--- Passage for review ---
____

Turkish People Speak: “They Call It Democracy, but All They Really Need Is War.”
A traveler who would arrive in Istanbul these days will be pleasantly surprised with the lack of queues at the airport, inexpensive accommodation, and free public transportation. It may seem at first that winter came to Turkey half a year too early, bringing the non-tourist season. However, it is still hot outside, Rakı & Balık restaurants are full of guests, and the said are having lively discussions of the latest events.
To understand why the views of Turkish citizens are different, one can remember that Istanbul with its population of 14 million is like a patchwork blanket: the city is made of many big and small neighborhoods inhabited by people with different religions, ethnic origins, and political views.
If you step away from the crowd that has been loudly celebrating the victory of Erdogan and democracy over the rebels at Taksim Square for days now, and walk across the boulevard, in the narrow streets you’ll see much fewer Turkish flags and see passersby with anxious eyes. This is Tarlabaşı, the Kurdish neighborhood.
Okmeydanı
Further to the north-west is the Okmeydanı neighborhood populated by Alawites, who follow Shia Islam and traditionally lean to the left. The walls here are covered with the names of socialist parties and banned militarized groups associated with them, as well as calls for an armed uprising. There are no Turkish flags in Okmeydanı at all; the police try to avoid this neighborhood if they don’t have to be here.

____

--- Exercises to complete ---
- A) Return the part of the Istanbul article that opens with the words containing "If you step" and closes with "the Kurdish neighborhood.".
- B) Carry the Istanbul article on from the point where it stops.

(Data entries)

____

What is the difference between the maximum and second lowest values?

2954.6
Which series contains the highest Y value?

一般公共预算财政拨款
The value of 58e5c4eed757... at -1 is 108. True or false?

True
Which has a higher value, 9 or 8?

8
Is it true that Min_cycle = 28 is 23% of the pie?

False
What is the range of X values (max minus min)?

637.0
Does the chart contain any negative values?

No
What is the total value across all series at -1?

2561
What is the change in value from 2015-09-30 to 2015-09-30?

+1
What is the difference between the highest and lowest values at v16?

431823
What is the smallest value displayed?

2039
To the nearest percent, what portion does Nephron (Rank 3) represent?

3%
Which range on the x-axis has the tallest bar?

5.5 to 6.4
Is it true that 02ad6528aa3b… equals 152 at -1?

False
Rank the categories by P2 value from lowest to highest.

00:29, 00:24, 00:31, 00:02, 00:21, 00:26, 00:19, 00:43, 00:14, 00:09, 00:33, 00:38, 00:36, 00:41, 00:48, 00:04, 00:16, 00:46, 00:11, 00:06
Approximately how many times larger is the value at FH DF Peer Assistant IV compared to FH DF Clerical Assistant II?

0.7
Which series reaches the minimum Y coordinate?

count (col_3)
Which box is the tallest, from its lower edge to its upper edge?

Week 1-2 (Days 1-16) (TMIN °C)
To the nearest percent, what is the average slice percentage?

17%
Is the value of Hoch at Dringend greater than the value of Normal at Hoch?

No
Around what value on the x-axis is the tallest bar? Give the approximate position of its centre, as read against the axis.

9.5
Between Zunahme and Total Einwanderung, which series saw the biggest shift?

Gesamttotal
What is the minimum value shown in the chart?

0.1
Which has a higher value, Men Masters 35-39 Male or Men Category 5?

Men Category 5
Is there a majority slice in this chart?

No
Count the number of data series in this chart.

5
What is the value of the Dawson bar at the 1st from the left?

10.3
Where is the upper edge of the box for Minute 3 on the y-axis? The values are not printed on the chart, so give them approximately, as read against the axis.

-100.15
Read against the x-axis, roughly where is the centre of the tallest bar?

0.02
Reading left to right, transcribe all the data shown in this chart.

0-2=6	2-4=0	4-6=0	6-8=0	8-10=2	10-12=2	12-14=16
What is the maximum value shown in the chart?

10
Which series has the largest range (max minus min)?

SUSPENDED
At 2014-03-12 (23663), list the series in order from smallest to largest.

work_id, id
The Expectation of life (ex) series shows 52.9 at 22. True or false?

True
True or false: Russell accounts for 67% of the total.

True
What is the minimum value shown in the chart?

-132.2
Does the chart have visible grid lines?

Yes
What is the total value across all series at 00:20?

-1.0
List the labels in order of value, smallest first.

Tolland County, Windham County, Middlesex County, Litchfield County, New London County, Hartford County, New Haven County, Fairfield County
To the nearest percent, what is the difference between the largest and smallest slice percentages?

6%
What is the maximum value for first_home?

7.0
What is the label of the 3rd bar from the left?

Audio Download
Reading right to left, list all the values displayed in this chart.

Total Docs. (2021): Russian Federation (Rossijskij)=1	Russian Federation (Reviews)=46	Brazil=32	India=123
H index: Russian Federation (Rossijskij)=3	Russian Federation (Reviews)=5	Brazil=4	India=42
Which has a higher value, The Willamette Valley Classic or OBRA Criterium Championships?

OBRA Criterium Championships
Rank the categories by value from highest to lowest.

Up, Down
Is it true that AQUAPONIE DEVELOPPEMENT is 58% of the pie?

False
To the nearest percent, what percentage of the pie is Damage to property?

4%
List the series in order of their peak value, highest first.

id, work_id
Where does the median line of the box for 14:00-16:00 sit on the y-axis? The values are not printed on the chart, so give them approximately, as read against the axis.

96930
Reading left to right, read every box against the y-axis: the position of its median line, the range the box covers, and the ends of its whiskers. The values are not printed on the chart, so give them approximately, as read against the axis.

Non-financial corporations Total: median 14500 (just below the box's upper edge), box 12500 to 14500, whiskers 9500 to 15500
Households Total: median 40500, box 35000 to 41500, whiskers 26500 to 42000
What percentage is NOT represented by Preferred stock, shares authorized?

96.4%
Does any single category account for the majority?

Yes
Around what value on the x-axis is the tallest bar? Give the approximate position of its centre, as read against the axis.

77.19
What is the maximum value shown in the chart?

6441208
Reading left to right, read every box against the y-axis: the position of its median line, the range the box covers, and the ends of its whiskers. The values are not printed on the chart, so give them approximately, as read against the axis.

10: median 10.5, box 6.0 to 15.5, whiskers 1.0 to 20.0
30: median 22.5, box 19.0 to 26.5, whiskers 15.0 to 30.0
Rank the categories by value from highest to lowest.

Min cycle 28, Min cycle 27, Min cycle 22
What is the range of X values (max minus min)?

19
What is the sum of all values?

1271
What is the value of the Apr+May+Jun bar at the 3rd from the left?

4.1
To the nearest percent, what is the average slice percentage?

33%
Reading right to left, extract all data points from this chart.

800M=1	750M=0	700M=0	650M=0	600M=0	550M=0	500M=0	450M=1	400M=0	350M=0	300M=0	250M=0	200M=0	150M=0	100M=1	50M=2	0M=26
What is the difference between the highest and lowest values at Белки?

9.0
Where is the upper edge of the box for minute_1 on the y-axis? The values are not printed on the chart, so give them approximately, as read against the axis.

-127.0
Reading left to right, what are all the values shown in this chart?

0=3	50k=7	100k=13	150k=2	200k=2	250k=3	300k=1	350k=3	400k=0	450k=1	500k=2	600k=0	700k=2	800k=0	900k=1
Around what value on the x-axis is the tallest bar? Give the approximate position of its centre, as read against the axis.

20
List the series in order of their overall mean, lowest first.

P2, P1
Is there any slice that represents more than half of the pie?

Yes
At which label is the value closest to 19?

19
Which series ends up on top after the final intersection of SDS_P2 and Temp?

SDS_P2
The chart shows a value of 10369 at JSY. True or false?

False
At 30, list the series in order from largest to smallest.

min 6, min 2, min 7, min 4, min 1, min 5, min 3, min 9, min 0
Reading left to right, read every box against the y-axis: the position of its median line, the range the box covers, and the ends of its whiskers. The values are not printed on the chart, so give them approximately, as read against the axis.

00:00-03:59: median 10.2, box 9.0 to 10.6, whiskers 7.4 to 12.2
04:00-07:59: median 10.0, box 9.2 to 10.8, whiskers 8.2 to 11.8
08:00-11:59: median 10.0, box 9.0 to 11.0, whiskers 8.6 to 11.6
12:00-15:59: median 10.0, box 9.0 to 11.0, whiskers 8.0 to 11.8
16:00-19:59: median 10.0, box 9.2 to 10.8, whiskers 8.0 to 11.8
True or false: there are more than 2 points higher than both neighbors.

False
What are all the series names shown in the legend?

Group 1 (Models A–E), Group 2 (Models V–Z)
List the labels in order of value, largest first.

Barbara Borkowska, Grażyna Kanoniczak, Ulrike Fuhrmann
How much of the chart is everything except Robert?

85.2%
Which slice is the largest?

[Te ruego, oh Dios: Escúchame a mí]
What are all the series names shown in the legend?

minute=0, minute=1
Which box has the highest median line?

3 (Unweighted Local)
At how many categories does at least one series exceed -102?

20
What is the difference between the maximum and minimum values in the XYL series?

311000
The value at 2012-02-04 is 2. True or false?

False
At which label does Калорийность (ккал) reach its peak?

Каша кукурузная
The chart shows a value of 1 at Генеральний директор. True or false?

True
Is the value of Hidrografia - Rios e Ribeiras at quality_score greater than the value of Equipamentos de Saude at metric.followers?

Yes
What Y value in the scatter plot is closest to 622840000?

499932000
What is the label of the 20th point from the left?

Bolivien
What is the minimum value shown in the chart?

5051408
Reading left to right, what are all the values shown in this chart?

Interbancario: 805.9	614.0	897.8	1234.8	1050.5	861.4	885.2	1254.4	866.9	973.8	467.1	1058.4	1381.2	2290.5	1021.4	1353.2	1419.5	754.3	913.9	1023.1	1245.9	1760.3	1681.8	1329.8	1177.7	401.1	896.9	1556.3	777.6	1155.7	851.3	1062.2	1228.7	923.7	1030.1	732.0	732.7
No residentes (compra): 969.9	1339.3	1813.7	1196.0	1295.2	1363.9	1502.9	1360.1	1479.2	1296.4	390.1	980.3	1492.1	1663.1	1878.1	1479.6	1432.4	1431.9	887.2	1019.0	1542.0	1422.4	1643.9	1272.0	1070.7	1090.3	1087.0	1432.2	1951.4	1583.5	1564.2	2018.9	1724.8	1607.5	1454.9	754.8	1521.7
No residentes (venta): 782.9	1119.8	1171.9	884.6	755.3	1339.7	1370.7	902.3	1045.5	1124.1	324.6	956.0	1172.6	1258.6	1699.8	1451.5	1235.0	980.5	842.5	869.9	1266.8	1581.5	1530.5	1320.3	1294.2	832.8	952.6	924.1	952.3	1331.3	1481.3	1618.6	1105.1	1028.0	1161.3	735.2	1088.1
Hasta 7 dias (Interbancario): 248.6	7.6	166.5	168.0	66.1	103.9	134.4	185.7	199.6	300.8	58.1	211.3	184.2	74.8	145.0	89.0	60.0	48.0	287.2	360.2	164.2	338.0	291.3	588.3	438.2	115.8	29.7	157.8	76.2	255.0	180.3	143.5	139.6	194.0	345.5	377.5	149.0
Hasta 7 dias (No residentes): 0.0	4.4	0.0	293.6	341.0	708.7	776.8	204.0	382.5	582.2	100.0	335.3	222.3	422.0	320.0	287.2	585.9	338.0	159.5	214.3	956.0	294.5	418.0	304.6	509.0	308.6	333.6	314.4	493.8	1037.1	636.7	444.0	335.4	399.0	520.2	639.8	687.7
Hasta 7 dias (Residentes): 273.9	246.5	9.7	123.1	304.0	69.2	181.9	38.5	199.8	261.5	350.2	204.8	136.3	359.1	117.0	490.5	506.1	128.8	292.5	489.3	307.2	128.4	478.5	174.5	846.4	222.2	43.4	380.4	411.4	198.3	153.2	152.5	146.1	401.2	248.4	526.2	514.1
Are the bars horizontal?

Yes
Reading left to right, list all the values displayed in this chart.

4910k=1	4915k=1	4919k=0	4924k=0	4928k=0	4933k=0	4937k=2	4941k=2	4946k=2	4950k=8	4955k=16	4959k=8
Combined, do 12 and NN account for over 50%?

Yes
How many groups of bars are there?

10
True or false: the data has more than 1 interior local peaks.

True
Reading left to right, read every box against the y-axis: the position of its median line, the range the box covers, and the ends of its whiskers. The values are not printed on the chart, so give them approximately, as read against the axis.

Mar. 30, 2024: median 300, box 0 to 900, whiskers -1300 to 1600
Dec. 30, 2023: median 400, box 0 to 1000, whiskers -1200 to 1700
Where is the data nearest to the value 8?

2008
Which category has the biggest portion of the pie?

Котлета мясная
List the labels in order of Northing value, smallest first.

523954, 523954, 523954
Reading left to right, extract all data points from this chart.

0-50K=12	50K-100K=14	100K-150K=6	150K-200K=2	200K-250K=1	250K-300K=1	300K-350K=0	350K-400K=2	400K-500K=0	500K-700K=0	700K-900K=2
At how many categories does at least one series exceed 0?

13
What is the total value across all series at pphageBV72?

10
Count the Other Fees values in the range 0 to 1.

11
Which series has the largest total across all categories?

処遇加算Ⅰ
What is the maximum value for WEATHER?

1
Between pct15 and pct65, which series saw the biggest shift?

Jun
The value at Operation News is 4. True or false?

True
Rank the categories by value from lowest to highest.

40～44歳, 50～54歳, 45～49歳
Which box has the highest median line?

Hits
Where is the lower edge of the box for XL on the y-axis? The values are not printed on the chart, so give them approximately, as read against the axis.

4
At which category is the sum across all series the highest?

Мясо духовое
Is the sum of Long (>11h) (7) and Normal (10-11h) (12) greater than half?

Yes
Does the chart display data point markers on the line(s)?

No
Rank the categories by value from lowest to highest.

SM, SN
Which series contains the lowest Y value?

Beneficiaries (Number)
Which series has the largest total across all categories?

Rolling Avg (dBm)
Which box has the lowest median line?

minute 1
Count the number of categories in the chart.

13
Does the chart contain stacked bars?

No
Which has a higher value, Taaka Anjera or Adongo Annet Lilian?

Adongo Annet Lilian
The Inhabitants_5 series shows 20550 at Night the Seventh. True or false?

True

____

--- Answers for this exercise ---
- A)
If you step away from the crowd that has been loudly celebrating the victory of Erdogan and democracy over the rebels at Taksim Square for days now, and walk across the boulevard, in the narrow streets you’ll see much fewer Turkish flags and see passersby with anxious eyes. This is Tarlabaşı, the Kurdish neighborhood.

- B)
— It’s Erdogan who is a coup leader — says Hasan, the owner of the local carpentry workshop, accompanying his speech with gestures and circling around his working table covered in shavings. — But we won’t give up, we will resist!
Like many, he believes that the coup was planned by Fethullah Gülen, but eventually implemented by the current president, who completely usurped power.
Hassan says he is not only a socialist, but also an atheist, and makes an impression of an entirely secular person, who was born and grew up in a different country in a different time, but at the same time shares a belief which is common for all Turkish people regarding their political preferences: it was all started by the Americans.
— The previous coup destroyed all left organizations. But Erdogan is worse than any coup, — Sadik, a friend of Hasan’s, a grey-haired man in a red polo shirt, joins the conversation. He thinks that the coup fell through because it was plotted by Gülen, an Islamist, who has no support among Kemalist officers (Kemalists are nationalists, supporters of the ideas of Kemal Atatürk, who made Turkey a secular state — Ed.)
Üsküdar
To move from Okmeydanı to the Asian part of Istanbul you need to cross the Bosphorus by a bridge. Only ten days ago it was filled with the tanks of the coup participants, but now there is a regular traffic jam. Immediately beyond the bridge, there is a rich neighborhood called Üsküdar. This is where the conservatives live, and every day a group of Erdogan supporters gather under his big two-story house. Speakers talk until 4am, and if the president was home, he couldn’t have fallen asleep.
Businessman Farouk lives here in Üsküdar. He is big, merry, he enjoys talking about politics and talks a lot about it, able to express his thoughts well, although English is not his native language.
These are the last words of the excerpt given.